Twilight: New Moon
The reddened interior of the Savoy cinema is a broth of hormones and anticipation as a few hundred school girls squeal piercingly as the curtains roll back for the preview screening of New Moon, the Twilight sequel. Security has been tight. All mobile phones and iPods have been confiscated on arrival and sealed in ziplock bags. That the film is on general release in 48 hours from then matters little to the stern protectors of this humungous cinema cash cow.
It was never going to work out between us and New Moon. Perhaps State was at an immediate disadvantage by virtue of our age, chromosomes and orientation, but we were still stunned and impressed by how dreadful this sequel was. Its lack of atmosphere, style and any sense of gothic menace made its predecessor look like The Godfather. But where Twilight at least had some degree of dark, lustful ambience, New Moon is simply Dawson’s Creek with fangs. Already the series is being likened to the Harry Potter franchise, a comparison that must be based on the dire acting of its youthful charges and the systematic seduction of millions of young people and, vitally, their parents.

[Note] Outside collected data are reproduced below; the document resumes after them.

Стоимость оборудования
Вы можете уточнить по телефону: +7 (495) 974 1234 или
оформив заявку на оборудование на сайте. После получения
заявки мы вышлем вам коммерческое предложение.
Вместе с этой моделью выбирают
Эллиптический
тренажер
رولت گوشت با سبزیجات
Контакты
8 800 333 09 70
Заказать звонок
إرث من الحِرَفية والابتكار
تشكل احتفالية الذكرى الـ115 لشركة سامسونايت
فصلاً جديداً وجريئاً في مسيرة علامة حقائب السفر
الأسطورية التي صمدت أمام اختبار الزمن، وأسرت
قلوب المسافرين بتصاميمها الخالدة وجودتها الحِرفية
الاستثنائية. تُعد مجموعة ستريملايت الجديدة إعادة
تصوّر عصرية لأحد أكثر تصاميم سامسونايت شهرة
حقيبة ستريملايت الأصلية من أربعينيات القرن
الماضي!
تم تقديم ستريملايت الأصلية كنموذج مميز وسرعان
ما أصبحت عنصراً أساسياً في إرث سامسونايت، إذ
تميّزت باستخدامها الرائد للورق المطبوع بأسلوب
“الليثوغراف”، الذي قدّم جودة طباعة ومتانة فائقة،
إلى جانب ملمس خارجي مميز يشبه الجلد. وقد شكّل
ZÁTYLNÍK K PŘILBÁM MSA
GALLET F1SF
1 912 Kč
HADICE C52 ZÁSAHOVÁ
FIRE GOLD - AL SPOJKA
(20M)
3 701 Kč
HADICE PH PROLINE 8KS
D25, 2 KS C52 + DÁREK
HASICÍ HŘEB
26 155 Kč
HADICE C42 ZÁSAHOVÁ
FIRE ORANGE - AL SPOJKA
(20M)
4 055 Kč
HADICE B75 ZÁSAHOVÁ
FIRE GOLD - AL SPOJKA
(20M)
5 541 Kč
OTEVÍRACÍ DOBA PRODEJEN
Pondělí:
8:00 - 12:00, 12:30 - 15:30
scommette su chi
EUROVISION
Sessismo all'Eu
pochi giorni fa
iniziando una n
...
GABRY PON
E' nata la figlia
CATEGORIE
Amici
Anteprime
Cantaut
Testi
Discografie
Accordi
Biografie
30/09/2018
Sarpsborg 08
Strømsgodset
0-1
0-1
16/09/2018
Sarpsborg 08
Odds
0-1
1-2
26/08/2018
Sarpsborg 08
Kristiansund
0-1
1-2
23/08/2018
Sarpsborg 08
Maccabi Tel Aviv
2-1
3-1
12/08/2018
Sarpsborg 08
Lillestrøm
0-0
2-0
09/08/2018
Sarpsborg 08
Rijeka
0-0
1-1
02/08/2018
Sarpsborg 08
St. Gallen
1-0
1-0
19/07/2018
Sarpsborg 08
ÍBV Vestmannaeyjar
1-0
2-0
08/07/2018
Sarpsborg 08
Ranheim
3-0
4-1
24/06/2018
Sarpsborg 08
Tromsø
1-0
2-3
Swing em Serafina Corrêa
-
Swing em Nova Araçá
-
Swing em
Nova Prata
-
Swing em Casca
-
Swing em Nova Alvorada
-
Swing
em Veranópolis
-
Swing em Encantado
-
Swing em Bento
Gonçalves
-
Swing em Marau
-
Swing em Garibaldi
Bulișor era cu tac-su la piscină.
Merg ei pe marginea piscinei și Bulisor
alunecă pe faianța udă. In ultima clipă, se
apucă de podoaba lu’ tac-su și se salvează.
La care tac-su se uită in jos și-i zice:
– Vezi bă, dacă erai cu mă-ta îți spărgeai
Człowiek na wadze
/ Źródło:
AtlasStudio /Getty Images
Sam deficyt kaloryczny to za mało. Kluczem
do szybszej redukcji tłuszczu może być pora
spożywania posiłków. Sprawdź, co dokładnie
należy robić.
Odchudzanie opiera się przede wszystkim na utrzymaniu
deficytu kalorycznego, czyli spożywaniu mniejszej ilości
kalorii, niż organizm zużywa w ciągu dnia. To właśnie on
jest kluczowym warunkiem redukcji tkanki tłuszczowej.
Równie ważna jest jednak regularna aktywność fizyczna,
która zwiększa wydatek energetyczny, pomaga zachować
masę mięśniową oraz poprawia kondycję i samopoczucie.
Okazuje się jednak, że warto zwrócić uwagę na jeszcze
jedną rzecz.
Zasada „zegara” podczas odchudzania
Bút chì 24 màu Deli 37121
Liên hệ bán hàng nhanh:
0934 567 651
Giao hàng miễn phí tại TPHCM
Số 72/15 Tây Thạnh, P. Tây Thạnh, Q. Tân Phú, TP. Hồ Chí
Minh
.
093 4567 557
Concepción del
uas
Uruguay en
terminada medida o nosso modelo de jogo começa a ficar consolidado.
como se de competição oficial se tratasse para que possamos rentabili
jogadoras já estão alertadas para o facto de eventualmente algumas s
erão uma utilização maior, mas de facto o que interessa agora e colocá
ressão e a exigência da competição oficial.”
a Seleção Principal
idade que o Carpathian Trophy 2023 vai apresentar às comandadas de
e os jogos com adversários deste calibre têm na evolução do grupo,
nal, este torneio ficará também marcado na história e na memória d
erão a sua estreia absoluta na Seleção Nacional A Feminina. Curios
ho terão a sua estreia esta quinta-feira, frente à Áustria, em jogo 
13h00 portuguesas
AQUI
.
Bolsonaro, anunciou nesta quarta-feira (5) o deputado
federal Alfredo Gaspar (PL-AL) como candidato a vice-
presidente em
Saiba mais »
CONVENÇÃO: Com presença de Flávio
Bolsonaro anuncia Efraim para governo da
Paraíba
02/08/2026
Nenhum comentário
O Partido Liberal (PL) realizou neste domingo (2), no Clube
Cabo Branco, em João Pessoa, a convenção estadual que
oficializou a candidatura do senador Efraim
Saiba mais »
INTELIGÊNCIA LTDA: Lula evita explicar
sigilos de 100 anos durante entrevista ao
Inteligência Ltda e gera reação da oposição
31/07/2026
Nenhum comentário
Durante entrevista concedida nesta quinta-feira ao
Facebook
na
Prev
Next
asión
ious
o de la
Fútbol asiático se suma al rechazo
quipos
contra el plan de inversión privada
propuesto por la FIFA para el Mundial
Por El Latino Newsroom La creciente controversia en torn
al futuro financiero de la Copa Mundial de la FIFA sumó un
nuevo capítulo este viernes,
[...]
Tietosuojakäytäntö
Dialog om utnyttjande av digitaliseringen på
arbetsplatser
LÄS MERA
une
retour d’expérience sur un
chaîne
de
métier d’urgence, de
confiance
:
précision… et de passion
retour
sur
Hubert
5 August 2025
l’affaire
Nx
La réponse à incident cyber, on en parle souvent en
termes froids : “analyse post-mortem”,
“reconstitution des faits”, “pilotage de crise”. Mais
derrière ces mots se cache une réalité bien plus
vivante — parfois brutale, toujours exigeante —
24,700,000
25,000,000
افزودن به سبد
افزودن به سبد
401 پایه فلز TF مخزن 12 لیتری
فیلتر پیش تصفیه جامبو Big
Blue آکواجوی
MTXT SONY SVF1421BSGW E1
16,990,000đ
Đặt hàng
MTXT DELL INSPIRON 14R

-Actors’ Robert Pattinson (looking like a slow-witted version of Batman’s Joker) and Taylor Lautner (or Taylor Six-Pack) are lantern-jawed bloodsucker Edward and dreamy werewolf Jacob, both vying for the attentions of the glum Bella (Kristen Stewart). Edward leaves Bella so as not to put her in danger and in steps Jacob Six-Pack to help take her mind off things. Bar some rubbish about an ancient committee of camp-ires (Michael Sheen disgraces himself) and a perennially shirtless werewolf gang, that’s all you really need to know. The script is piss-poor valley-girl logic (Bella: -So you’re a werewolf?’ Jacob Six-Pack: -Last time I checked.’), the special effects are sub-par for a film of this budget, and the need to cram naked male torsos and moody pretty-boy frowns into every shot verges on pornographic.
There are one or two mercies. The soundtrack – Bon Ivor, BRMC, Thom Yorke – is top-notch, and just audible over the sound of Bram Stoker spinning in his grave. Yorke’s eerie -Hearing Damage’ works wonders during the admittedly effective forest chase scene in the middle of the movie. But other than that, New Moon will be remembered either as harmless teen fluff or the final emasculating stake through the heart of what was once a sinister, dangerous and sexy area of popular mythology.